- _DATA FOR THIS TASK_:

BEGIN

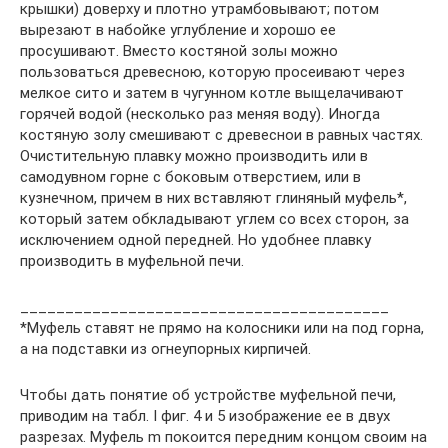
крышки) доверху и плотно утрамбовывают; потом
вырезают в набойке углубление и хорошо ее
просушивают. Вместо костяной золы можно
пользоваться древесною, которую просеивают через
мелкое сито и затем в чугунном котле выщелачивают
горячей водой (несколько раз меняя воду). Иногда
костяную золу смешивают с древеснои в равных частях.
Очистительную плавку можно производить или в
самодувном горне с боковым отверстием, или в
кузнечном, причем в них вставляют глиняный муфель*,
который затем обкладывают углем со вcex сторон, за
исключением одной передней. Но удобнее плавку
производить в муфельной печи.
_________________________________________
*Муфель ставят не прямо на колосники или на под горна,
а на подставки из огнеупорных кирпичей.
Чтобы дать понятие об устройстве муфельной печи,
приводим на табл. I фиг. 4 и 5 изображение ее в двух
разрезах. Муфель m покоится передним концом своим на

END
BEGIN

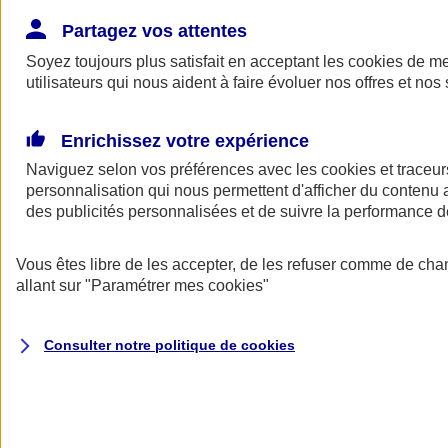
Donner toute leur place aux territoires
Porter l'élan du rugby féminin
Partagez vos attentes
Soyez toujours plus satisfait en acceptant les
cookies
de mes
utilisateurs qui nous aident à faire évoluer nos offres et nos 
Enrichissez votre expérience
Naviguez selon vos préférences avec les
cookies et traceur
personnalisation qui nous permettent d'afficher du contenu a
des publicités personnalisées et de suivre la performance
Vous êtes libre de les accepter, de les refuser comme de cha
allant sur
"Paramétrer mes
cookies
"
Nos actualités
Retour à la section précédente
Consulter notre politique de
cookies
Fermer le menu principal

END
BEGIN

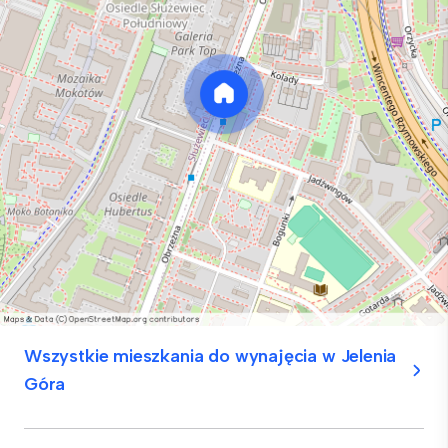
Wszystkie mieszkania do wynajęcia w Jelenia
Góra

END

- _PROBLEM TO WORK ON_: Please report each line above that contains the word "nous", treating uppercase and lowercase as different.

- _THE ANSWER_:
utilisateurs qui nous aident à faire évoluer nos offres et nos 
personnalisation qui nous permettent d'afficher du contenu a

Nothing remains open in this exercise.